(Saved data entries)
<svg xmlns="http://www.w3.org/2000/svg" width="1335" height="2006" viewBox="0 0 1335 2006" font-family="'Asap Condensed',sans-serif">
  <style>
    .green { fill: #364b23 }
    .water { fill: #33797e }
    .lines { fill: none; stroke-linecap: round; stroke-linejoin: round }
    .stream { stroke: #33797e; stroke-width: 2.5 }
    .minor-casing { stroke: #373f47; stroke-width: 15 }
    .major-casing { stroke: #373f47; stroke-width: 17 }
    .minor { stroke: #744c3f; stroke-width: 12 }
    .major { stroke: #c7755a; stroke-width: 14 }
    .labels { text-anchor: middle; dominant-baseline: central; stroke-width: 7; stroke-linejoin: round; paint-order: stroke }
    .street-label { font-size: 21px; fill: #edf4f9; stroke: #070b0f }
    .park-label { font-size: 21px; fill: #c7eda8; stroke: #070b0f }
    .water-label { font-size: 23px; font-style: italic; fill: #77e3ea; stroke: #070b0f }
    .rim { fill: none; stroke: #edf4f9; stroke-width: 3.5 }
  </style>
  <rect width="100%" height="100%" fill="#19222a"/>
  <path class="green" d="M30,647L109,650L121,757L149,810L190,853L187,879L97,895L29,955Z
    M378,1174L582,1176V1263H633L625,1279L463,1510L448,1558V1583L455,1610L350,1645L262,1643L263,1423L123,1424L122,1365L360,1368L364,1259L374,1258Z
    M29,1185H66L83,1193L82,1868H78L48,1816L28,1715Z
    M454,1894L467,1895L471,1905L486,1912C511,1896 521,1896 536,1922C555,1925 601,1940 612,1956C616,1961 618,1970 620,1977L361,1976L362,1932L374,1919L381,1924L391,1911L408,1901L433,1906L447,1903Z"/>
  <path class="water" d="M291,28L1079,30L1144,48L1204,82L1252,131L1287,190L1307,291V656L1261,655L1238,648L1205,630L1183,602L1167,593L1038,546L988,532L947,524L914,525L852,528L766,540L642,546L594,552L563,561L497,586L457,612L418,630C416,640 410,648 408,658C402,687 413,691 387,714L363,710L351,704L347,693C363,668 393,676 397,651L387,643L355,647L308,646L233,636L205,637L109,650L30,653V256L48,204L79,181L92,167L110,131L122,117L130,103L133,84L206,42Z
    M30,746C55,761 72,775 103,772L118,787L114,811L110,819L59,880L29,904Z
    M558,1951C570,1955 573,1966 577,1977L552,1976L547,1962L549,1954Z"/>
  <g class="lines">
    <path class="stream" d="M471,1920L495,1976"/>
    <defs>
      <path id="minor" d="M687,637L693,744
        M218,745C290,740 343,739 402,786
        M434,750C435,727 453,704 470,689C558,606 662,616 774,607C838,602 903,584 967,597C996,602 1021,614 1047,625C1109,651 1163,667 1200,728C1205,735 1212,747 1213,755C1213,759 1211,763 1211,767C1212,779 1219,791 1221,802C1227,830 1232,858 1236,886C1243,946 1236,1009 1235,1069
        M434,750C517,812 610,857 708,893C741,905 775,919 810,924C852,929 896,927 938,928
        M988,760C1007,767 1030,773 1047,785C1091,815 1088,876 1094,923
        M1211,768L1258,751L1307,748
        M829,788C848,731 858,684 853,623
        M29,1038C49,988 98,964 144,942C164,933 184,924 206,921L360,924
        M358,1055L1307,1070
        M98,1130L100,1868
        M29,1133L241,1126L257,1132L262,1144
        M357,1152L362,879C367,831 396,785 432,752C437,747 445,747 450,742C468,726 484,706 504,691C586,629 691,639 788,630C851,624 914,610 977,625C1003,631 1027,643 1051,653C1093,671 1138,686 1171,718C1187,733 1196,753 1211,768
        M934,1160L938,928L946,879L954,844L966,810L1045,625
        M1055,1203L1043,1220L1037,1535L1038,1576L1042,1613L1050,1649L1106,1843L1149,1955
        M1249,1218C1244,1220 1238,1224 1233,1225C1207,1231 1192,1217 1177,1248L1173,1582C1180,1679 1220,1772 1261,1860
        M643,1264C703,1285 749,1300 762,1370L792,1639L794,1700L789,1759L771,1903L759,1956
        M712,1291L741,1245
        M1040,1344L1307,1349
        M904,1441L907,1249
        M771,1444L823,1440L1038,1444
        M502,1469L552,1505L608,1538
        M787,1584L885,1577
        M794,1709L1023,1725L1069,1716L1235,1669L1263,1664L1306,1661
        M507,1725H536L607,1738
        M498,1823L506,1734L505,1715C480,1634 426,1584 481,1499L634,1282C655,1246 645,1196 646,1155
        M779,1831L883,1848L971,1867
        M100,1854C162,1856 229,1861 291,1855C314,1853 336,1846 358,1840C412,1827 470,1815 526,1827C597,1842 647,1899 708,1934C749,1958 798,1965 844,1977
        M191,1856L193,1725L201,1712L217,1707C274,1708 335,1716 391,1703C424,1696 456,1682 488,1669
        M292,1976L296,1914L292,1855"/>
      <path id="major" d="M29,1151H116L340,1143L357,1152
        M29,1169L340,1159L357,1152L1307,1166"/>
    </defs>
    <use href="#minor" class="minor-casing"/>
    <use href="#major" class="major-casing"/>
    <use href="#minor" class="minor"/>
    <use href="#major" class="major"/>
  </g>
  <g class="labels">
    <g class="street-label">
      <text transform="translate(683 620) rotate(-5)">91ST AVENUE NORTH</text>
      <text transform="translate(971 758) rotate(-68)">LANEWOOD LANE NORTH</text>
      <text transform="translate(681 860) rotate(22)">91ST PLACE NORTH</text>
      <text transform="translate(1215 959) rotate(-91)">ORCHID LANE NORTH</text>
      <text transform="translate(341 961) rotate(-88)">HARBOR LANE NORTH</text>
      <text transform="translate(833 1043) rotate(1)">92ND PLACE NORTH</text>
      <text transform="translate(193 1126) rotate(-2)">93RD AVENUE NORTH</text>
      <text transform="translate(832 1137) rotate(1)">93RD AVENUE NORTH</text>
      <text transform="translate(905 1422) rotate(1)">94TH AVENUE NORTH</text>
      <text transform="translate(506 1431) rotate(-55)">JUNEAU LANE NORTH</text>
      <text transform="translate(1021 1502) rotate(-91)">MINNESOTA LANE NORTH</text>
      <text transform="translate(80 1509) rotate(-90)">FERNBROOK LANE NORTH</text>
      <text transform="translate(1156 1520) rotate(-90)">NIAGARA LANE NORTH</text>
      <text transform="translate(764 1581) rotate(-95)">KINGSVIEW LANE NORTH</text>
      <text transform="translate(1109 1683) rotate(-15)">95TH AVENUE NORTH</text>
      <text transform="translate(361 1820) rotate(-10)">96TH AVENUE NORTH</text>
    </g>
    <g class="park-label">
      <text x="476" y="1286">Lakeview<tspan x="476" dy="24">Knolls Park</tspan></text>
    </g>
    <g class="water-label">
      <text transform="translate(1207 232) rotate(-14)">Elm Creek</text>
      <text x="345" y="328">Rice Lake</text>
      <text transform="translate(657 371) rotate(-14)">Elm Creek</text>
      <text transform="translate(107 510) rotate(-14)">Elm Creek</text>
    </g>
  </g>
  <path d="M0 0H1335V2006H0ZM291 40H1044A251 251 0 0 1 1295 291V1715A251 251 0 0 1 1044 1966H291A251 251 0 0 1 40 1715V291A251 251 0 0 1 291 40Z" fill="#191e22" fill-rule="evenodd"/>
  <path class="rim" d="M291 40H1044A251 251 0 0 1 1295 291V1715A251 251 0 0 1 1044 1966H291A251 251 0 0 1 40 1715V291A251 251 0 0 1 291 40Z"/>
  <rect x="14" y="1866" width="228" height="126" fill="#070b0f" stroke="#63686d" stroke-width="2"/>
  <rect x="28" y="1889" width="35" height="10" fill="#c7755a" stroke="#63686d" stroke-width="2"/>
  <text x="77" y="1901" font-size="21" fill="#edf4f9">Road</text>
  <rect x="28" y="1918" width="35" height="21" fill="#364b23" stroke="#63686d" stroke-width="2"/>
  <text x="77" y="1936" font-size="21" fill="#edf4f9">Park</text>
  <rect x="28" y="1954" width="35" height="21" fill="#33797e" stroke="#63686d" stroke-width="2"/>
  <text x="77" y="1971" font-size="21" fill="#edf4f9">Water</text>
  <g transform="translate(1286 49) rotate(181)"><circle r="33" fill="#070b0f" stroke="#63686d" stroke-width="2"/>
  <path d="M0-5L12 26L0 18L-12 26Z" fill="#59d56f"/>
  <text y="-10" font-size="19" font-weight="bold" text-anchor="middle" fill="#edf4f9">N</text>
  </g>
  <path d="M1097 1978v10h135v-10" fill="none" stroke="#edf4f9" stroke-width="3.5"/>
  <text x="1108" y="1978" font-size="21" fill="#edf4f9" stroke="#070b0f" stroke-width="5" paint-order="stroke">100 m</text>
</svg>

* * *

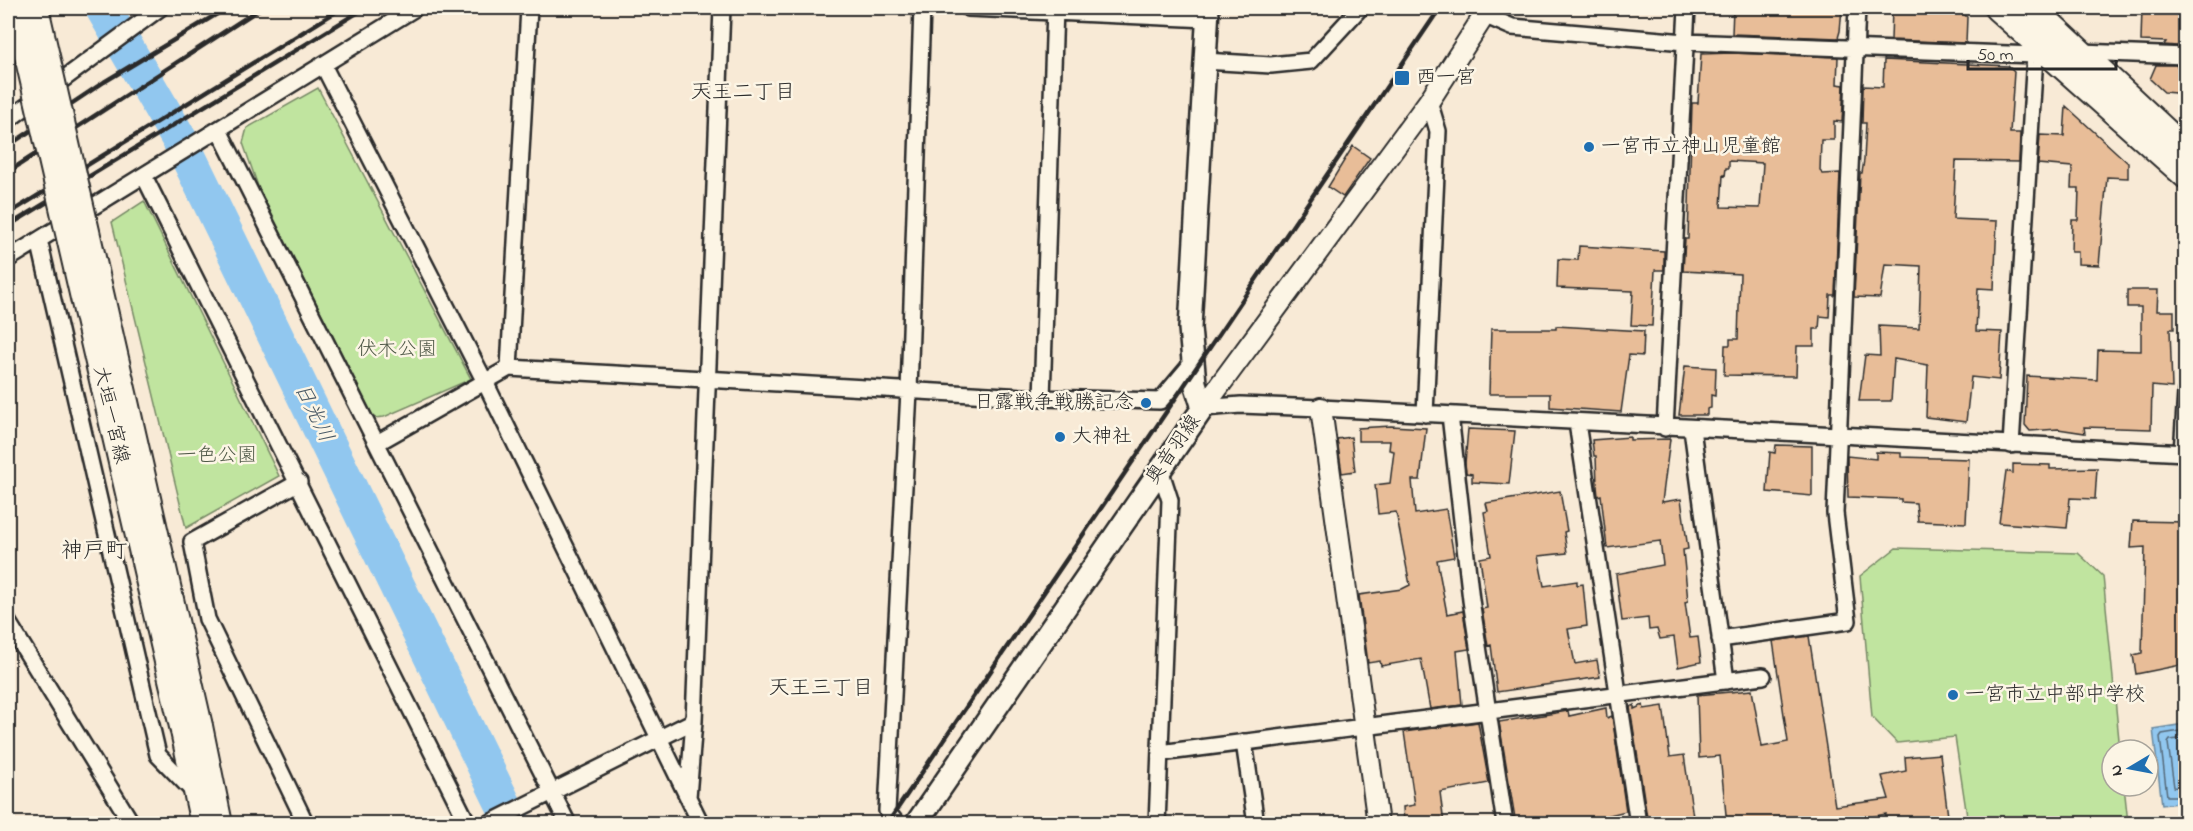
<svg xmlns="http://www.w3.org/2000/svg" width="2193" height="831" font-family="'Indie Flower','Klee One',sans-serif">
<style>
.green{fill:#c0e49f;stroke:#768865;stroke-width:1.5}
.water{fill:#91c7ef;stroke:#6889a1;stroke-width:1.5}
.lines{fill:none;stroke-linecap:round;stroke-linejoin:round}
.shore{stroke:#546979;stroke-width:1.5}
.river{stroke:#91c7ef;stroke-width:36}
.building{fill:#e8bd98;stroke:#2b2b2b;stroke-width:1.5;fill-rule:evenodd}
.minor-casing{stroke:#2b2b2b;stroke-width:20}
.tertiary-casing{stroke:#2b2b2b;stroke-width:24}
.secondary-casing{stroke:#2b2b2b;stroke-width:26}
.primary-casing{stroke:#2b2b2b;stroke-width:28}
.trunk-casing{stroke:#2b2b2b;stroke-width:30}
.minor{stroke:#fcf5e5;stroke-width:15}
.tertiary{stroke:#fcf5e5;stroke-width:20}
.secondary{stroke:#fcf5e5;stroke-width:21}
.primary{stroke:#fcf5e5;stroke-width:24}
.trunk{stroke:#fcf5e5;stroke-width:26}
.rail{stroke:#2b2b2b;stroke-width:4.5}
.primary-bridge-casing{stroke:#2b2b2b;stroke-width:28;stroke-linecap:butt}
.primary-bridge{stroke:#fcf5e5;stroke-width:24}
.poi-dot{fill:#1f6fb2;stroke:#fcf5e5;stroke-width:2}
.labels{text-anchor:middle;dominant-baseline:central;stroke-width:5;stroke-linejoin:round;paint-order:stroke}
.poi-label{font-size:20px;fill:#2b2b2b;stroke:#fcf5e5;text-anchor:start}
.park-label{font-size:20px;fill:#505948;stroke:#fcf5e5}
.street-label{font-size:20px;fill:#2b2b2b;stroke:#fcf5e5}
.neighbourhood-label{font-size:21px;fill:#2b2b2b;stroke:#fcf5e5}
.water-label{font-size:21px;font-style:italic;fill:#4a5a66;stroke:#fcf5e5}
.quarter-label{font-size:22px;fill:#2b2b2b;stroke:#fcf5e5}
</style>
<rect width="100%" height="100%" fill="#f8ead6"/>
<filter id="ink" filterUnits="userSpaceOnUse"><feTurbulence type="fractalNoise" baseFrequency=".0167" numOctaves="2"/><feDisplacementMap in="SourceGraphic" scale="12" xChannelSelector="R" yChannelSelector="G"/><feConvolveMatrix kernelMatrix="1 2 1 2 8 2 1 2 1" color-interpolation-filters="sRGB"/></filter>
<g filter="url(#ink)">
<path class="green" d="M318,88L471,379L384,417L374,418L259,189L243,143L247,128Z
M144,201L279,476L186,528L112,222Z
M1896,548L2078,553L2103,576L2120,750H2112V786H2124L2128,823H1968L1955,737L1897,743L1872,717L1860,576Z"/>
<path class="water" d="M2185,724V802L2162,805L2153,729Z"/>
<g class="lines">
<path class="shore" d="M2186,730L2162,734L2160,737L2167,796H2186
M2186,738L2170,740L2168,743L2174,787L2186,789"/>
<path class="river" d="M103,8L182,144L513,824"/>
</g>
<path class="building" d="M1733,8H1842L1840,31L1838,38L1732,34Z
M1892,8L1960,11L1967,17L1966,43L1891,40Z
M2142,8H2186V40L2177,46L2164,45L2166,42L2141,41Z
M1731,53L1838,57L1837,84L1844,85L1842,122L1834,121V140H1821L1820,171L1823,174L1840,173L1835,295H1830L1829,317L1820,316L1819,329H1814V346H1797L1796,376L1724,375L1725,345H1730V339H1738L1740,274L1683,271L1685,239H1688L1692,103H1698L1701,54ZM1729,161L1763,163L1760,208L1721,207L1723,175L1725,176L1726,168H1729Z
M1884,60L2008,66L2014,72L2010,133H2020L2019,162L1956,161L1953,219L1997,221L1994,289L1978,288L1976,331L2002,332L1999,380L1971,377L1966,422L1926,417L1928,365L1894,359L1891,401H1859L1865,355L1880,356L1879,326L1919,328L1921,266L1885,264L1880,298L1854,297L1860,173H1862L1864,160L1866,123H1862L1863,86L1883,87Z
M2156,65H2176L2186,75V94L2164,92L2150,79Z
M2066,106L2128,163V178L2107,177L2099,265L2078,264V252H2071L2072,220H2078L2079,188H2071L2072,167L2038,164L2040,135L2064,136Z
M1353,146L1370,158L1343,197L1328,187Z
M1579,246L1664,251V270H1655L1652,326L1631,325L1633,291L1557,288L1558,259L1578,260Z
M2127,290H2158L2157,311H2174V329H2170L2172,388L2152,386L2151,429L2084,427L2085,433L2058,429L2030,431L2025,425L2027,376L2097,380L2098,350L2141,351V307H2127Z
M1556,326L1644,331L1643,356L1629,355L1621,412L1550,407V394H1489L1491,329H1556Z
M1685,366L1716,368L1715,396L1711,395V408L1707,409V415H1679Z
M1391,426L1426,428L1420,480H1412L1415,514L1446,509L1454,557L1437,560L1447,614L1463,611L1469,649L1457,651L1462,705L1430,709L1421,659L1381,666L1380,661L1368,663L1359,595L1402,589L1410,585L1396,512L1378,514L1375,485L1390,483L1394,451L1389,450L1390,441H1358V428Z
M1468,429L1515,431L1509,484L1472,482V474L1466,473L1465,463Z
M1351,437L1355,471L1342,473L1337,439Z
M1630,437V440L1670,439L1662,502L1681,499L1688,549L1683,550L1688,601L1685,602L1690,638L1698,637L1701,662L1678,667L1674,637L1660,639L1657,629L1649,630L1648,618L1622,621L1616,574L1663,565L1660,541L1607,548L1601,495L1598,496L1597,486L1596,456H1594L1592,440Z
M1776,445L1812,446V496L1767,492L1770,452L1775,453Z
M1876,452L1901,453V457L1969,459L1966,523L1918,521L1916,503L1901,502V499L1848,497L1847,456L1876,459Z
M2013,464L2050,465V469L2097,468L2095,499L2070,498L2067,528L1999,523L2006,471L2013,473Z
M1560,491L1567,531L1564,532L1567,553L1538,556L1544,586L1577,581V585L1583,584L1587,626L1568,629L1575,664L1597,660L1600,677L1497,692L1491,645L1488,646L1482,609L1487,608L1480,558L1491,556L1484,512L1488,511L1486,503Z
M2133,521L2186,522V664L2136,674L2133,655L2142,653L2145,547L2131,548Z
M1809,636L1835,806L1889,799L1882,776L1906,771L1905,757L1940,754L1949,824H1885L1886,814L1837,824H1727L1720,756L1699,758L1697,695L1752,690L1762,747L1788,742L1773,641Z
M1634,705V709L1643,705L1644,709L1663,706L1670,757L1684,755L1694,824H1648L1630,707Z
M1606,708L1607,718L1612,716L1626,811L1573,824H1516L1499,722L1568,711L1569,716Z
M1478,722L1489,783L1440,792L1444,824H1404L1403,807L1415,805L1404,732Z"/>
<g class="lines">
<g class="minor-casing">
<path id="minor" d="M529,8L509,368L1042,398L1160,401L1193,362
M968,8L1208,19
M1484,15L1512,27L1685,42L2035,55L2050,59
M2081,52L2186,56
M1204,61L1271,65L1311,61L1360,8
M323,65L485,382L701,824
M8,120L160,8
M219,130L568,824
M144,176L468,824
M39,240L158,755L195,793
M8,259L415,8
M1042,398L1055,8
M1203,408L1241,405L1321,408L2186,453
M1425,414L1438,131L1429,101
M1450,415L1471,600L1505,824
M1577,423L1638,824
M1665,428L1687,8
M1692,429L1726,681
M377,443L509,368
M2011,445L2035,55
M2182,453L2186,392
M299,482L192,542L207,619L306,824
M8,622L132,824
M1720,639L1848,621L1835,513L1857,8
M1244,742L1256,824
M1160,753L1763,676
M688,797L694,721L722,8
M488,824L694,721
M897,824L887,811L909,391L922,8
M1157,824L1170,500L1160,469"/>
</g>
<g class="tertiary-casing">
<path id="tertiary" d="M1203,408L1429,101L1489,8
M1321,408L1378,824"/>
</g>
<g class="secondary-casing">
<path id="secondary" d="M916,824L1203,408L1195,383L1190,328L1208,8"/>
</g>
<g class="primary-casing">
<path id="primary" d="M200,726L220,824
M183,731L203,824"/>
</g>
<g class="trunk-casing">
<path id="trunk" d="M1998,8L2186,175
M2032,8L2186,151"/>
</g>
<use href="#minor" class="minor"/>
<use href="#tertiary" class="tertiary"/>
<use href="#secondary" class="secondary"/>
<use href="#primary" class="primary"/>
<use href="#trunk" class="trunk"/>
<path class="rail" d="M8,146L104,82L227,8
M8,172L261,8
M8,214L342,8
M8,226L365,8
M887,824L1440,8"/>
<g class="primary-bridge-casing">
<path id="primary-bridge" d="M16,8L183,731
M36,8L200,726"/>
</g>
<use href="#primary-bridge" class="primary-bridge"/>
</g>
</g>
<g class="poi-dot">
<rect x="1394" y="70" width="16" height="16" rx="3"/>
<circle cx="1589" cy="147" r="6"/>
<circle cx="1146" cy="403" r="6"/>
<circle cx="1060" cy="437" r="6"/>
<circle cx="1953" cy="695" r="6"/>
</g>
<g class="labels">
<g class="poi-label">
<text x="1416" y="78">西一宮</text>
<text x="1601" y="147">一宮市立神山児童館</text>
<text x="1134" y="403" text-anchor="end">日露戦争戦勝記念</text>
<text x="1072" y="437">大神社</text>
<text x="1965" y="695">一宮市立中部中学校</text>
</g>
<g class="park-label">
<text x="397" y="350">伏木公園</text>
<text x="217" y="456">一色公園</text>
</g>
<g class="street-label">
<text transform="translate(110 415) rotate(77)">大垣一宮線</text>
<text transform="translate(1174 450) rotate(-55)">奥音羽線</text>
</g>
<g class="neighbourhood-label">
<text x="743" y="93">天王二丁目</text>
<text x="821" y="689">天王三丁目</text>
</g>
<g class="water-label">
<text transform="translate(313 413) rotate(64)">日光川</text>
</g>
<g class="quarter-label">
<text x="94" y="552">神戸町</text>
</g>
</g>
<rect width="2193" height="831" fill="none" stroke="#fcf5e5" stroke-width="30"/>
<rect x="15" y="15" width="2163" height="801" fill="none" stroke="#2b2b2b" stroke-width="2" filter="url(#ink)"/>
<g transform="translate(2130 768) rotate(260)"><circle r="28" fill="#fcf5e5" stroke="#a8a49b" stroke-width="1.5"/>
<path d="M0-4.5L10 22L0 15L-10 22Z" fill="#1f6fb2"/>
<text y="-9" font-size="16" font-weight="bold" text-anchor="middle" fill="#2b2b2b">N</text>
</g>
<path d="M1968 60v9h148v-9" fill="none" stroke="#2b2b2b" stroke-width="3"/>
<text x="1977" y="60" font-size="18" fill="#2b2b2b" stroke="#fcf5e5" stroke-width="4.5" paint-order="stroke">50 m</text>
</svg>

**Exercise objective**
Where a line above includes "bold", copy that line.

**Completed task**
  <text y="-10" font-size="19" font-weight="bold" text-anchor="middle" fill="#edf4f9">N</text>
<text y="-9" font-size="16" font-weight="bold" text-anchor="middle" fill="#2b2b2b">N</text>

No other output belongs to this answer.